La ONU amonestó al Gobierno argentino por su política en materia de libertad sindical. Lo hizo a través del Comité de Derechos Económicos, Sociales y Culturales (DESC) sobre la base de la falta de adecuación de la legislación sindical a los criterios de la Organización Internacional del Trabajo (OIT). El planteo se asemeja al que realizó varias veces, en los últimos años, la propia Conferencia de la OIT.

Según informó la línea de la CTA encabezada por el estatal Pablo Micheli, el comité de la ONU le reclamó al Gobierno acomodar su legislación a los fallos de la Corte Suprema que extendieron los derechos de los gremios simplemente inscriptos y de sus delegados, hasta casi equipararlos con los de aquellos que cuentan con la personería gremial, es decir su pleno reconocimiento.

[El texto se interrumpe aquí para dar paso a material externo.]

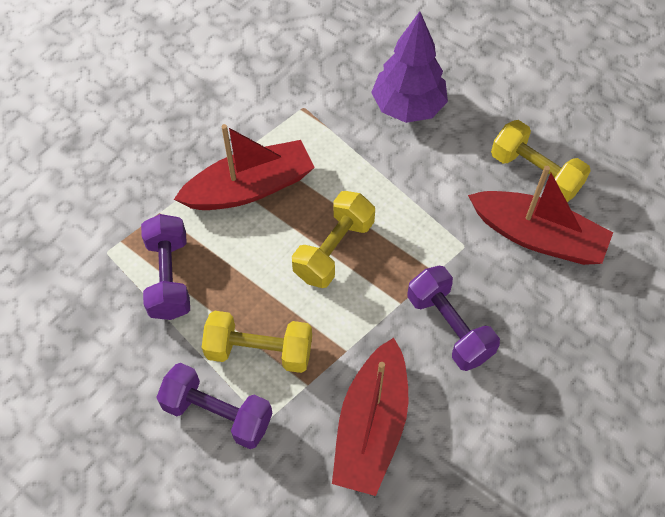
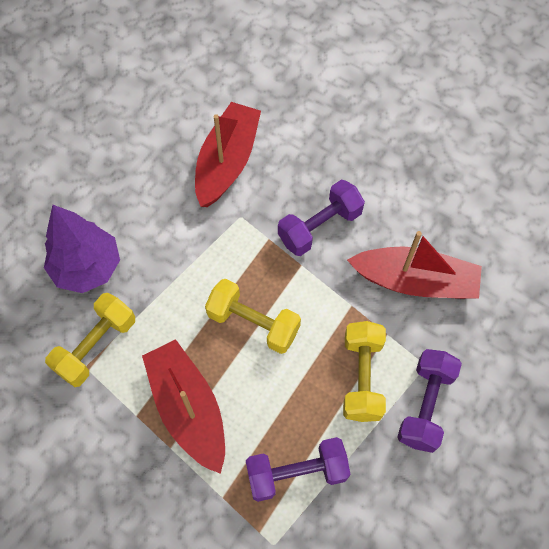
camera: 95 degrees left, 5 degrees up
(535, 173) = (162, 162): yellow dumbbell -> yellow dumbbell (96, 346)

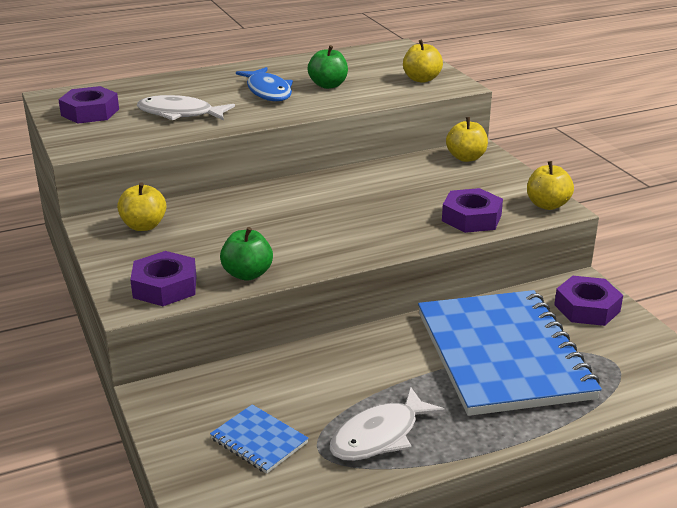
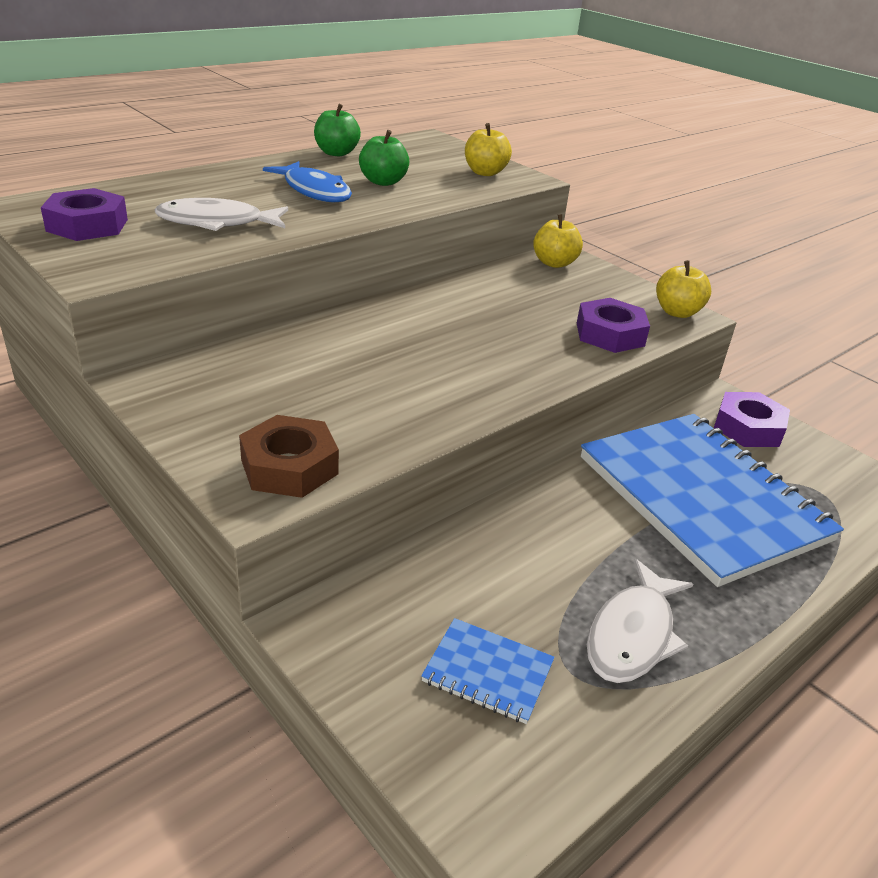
camera: 20 degrees left, 5 degrees up
(144, 226) = (212, 379): yellow apple -> none
(165, 287) = (289, 467): purple nut -> brown nut
(247, 274) = (392, 435): green apple -> green apple (336, 153)

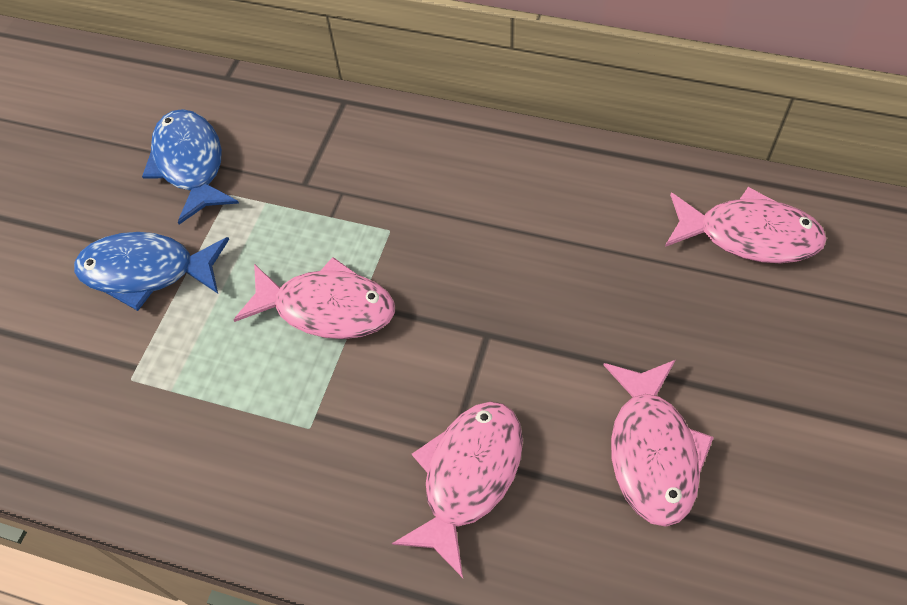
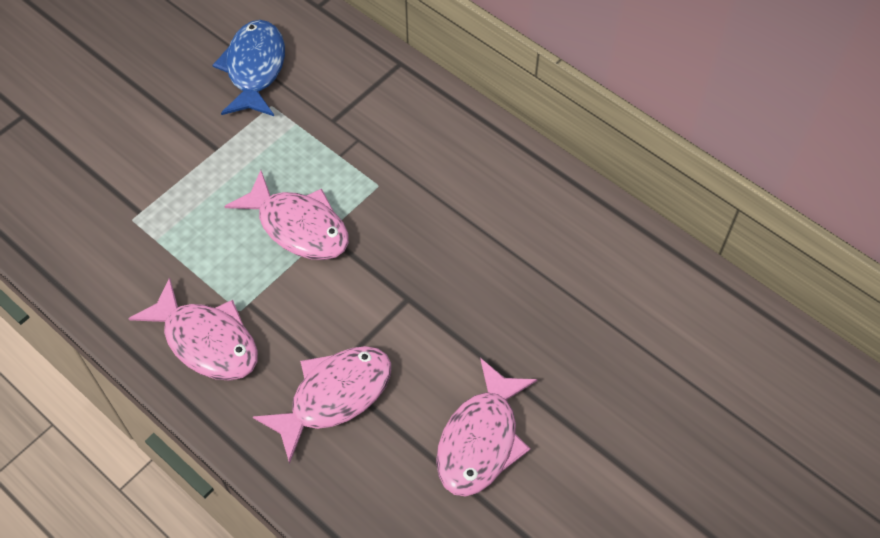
camera: 20 degrees right, 0 degrees up
(147, 271) = (181, 142): blue fish -> none
(749, 235) = (662, 309): pink fish -> pink fish (206, 341)

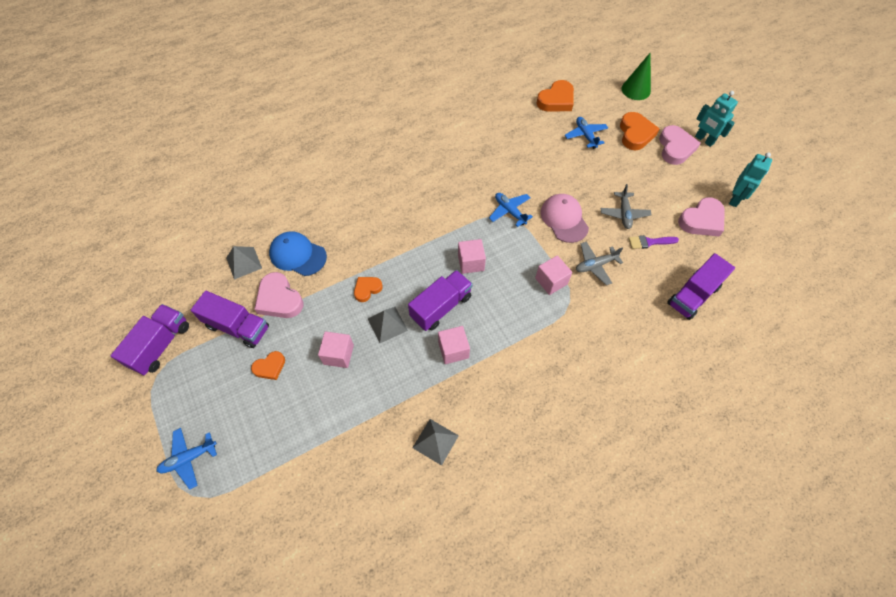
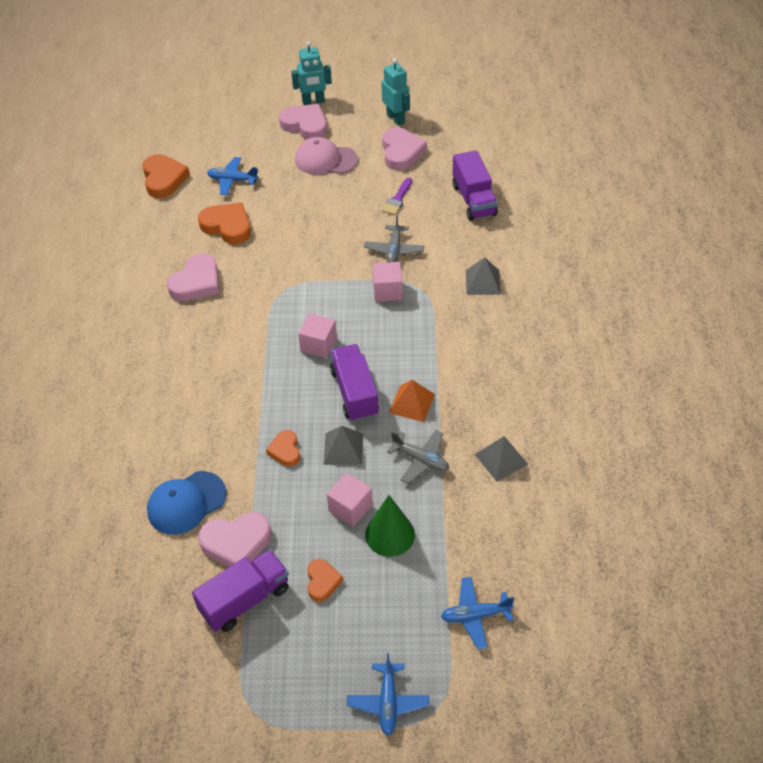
camera: 60 degrees left, 10 degrees down
(161, 345) = (212, 696): purple truck -> none
(244, 262) = (154, 565): grey pyramid -> grey pyramid (482, 282)
(453, 350) = (411, 403): pink cube -> orange pyramid
(479, 165) = (196, 282): none -> pink heart
(510, 211) = (279, 285): blue plane -> blue plane (475, 615)
(564, 219) = (323, 247): pink cap -> pink cap (325, 160)
(624, 214) = (352, 200): grey plane -> grey plane (420, 460)
(635, 134) = (263, 143): orange heart -> orange heart (227, 226)
(636, 90) = (207, 114): green cone -> green cone (390, 534)

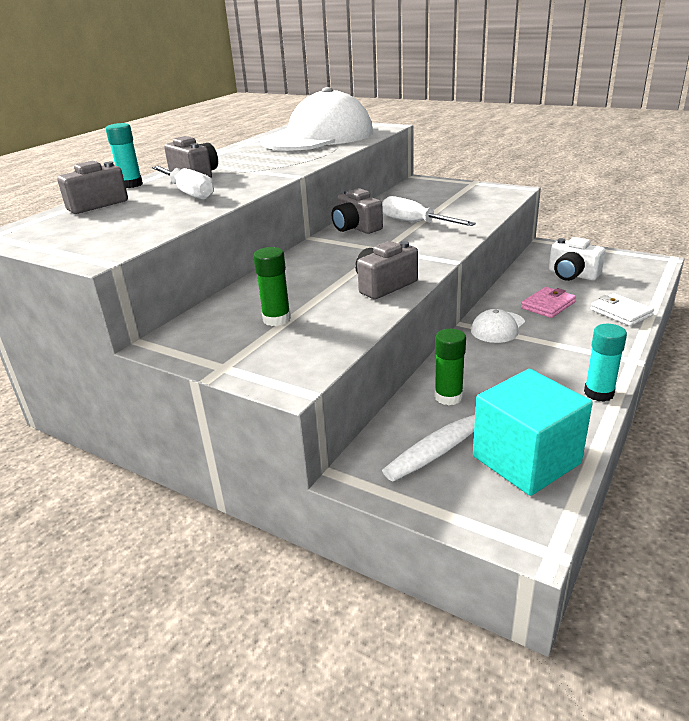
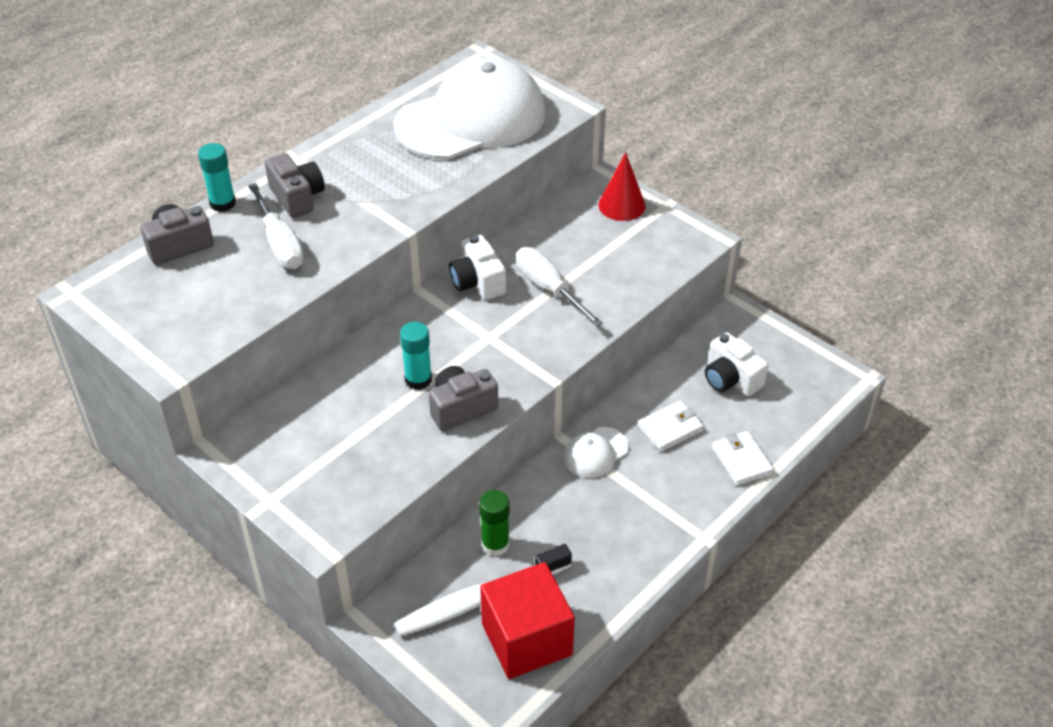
camera: 10 degrees right, 15 degrees up
(276, 319) = (337, 439): green glue stick -> none
(356, 228) = (478, 282): grey camera -> white camera
(441, 186) = (622, 205): none -> red cone
(526, 460) = (527, 639): turquoise cube -> red cube
(548, 305) = (670, 428): pink wallet -> white wallet
(598, 393) = (641, 575): turquoise glue stick -> turquoise glue stick (418, 379)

El Comité DESC se refirió a un fallo favorable a la Asociación de Trabajadores del Estado, que en 2008 determinó que no es necesario estar afiliado a un sindicato con personería para presentarse como candidato a ser delegado gremial. También aludió a una resolución del año siguiente del máximo tribunal, que benefició a Adriana Rossi en una demanda contra el Estado nacional al concederle, como delegada de un gremio simplemente inscripto, el mismo grado de cobertura que el de uno de un sindicato con pleno reconocimiento.

Dilaciones

Otro señalamiento del organismo de la ONU se refirió a las «dificultades y dilaciones en el registro de las asociaciones sindicales por parte del Ministerio de Trabajo», al tiempo que le exigió al Estado nacional asegurar «que los trámites de inscripción gremial se resuelvan en un tiempo razonable». En lo formal, la cartera laboral debería resolver en no más de 90 días esos trámites, pero en la práctica, que por lo general coincide con sindicatos no alineados con la CGT, las gestiones llegan a extenderse por años.

También se manifestó preocupación, siempre según la CTA disidente, respecto de «los actos de represalia antisindical, entre los que se cuentan el despido de trabajadores por su participación en actividades sindicales, y los actos de violencia contra los miembros y dirigentes de las asociaciones sindicales».

Los resultados del informe, que el comité emitió el viernes último, fueron expuestos en una reunión que la CTA de Micheli mantuvo ayer con el nuevo presidente de la Comisión Episcopal de Pastoral Social de la Argentina, monseñor Jorge Lozano. Lozano había tenido un encuentro similar el lunes con el jefe de la CGT, Hugo Moyano.